Potential Directions for Federal Energy Efficiency Legislation

Blog Post | February 26, 2013 - 9:28 am
By R. Neal Elliott, Senior Director for Research

Today I have the privilege of testifying before the House Energy and Commerce Committee. My hope is that this is the beginning of a discussion that will lead to federal energy efficiency legislation later this year. Congress has a unique opportunity to strengthen our economy through energy efficiency, save the nation millions of dollars, and curb pollution. My testimony will illustrate the powerful benefits of this essential energy resource and discuss five areas of potential legislative action.

Appliance and equipment standards have been one of the greatest energy efficiency policy success stories of the last quarter-century. These standards have resulted in cumulative energy savings since 1987 of 3.4 quads in 2010, with the net present value of consumer savings from standards already in place set to save about $1.1 trillion through 2035.

Building energy codes are universally recognized as the easiest and most cost-effective way to help consumers save energy and money, making housing more affordable and reducing air pollution. DOE provides technical assistance to consumers and also assists states that are considering adopting these codes. We recommend that DOE set energy savings goals for model codes and expand its work to encourage and assist states to adopt and successfully implement these codes.

Building labeling and disclosure informs consumers so that they can make sound choices. Providing information about energy use in buildings, whether they are homes or commercial spaces, would not only allow consumers to make economically sound choices about ownership costs, but would also encourage investments that improve the energy efficiency of existing and new buildings.

A trained workforce is critical to the success of energy efficiency.

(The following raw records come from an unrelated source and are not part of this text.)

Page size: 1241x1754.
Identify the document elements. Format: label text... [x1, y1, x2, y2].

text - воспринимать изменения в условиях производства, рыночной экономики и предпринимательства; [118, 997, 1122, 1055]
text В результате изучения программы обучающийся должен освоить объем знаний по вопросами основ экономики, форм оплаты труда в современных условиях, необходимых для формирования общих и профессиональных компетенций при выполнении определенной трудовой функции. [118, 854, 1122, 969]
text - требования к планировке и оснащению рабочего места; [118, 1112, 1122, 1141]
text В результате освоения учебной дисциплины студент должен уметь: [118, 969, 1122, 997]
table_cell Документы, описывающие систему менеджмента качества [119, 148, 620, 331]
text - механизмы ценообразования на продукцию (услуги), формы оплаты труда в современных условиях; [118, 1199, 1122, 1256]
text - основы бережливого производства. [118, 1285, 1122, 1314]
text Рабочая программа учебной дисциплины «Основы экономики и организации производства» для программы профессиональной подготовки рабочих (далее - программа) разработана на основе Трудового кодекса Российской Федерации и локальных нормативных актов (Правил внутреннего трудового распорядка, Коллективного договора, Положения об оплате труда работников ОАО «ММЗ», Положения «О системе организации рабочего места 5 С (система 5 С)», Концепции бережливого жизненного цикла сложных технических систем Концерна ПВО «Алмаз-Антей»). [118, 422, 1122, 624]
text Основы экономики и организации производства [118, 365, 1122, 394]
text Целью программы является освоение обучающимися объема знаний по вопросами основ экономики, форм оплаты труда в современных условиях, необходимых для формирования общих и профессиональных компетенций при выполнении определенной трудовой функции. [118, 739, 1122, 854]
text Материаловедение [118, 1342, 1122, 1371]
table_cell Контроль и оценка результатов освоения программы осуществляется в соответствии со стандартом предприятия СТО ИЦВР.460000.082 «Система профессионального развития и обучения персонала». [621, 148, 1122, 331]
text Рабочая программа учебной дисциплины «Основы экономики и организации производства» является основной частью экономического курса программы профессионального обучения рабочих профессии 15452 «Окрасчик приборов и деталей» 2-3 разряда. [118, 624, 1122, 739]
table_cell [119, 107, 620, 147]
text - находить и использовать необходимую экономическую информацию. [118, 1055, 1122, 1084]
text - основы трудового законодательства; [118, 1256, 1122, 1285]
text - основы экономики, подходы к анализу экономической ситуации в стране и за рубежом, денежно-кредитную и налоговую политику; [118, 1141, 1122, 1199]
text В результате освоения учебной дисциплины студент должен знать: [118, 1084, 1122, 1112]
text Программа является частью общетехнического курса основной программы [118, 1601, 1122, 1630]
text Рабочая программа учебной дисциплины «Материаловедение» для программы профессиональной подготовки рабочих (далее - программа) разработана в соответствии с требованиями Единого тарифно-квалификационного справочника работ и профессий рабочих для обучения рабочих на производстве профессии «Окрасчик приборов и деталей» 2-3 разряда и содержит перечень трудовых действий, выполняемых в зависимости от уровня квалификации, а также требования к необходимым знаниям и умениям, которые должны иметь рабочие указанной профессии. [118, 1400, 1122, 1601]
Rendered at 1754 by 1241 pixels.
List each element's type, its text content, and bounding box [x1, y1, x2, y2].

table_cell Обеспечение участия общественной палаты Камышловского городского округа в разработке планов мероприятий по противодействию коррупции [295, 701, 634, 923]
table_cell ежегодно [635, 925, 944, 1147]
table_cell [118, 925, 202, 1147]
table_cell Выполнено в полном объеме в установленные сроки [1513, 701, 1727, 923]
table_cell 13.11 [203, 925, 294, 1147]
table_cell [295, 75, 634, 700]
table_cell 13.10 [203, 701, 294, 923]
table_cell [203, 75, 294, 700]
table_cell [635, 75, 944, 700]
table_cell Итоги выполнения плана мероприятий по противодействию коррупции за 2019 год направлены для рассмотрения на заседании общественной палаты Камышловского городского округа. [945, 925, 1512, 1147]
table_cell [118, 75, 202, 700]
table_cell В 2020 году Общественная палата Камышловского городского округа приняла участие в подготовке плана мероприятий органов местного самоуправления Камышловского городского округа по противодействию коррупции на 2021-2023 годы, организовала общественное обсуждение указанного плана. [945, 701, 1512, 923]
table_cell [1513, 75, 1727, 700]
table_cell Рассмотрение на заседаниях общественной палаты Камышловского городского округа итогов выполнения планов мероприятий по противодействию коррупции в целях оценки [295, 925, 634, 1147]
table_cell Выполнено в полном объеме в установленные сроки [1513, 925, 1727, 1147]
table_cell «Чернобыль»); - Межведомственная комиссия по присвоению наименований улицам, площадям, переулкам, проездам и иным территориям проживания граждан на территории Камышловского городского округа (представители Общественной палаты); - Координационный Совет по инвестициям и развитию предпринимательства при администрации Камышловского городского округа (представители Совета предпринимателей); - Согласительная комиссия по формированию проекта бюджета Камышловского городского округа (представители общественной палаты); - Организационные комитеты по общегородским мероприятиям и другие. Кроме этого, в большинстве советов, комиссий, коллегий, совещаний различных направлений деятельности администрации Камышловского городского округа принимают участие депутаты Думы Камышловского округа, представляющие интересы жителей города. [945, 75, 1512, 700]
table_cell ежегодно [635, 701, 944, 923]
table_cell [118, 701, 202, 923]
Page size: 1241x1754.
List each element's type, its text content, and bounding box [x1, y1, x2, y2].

Presently DOE has a very successful program, the Industrial Assessment Centers (IAC), to help train new energy efficiency engineers by working with university professors and their students to conduct energy audits of small to medium-sized manufacturing facilities. This program has been successfully operated since 1976. ACEEE has proposed expanding the IAC program in both size and scope to better meet the workforce and energy assessment needs of U.S. manufacturers. This program should also be expanded beyond the training of industrial engineers to include building engineers as well. ACEEE has developed a proposal, which we detailed in a conference paper in 2010.

Until recently, energy use in the industrial sector has received little policy attention. This situation has changed with the signing last August of President Obama’s executive order on industrial energy efficiency and combined heat and power plus the inclusion of manufacturing provisions in American Energy Manufacturing Technical Corrections Act of 2012 (H.R. 6582), which was enacted last December. We recommend three areas for action:

  • Future of Industry: The industrial program at DOE has been the leading federal program focused on manufacturing and among the most successful federal research and deployment programs. This program, now renamed the Advanced Manufacturing Office (AMO), has unfortunately experienced a lack of leadership for over a decade. To help get this important program back on track, we suggest that an industrial technologies steering committee be created to build a strong working relationship between AMO and stakeholders, and AMO efforts should focus on an even mix of research and development and deployment programs that are responsive to the needs of the manufacturing sector.
  • Smart Manufacturing: Opportunities in industrial energy efficiency will come increasingly from the application of “intelligence” in manufacturing systems, as we discussed in our 2012 report on long-term energy efficiency trends. These developments are referred to as Smart Manufacturing. We suggest that a smart manufacturing program be established at DOE and that the program focus on developing the infrastructure needed to enable smart manufacturing across the country.
  • Energy Efficiency in Supply Chains: There is a growing consensus in the manufacturing community that it is important to deal with supply chain issues. Companies that are successful in making their supply chain more efficient would be rewarded with the Supply Star label, thus helping consumers make more informed purchasing decisions.

In addition to these topics, other witnesses will be talking about important potential areas of policy action including combined heat and power and energy efficiency in federal facilities.

It is exciting to consider the prospect of energy efficiency legislation in this new Congress.  I am encouraged that there is hope, particularly since the committee has taken the unusual step of inviting Senators Murkowski and Shaheen, both strong supporters of energy efficiency, to testify at the same hearing. This overture suggests perhaps that both houses of Congress are prepared to work together to help realize the opportunities that would result from greater energy efficiency.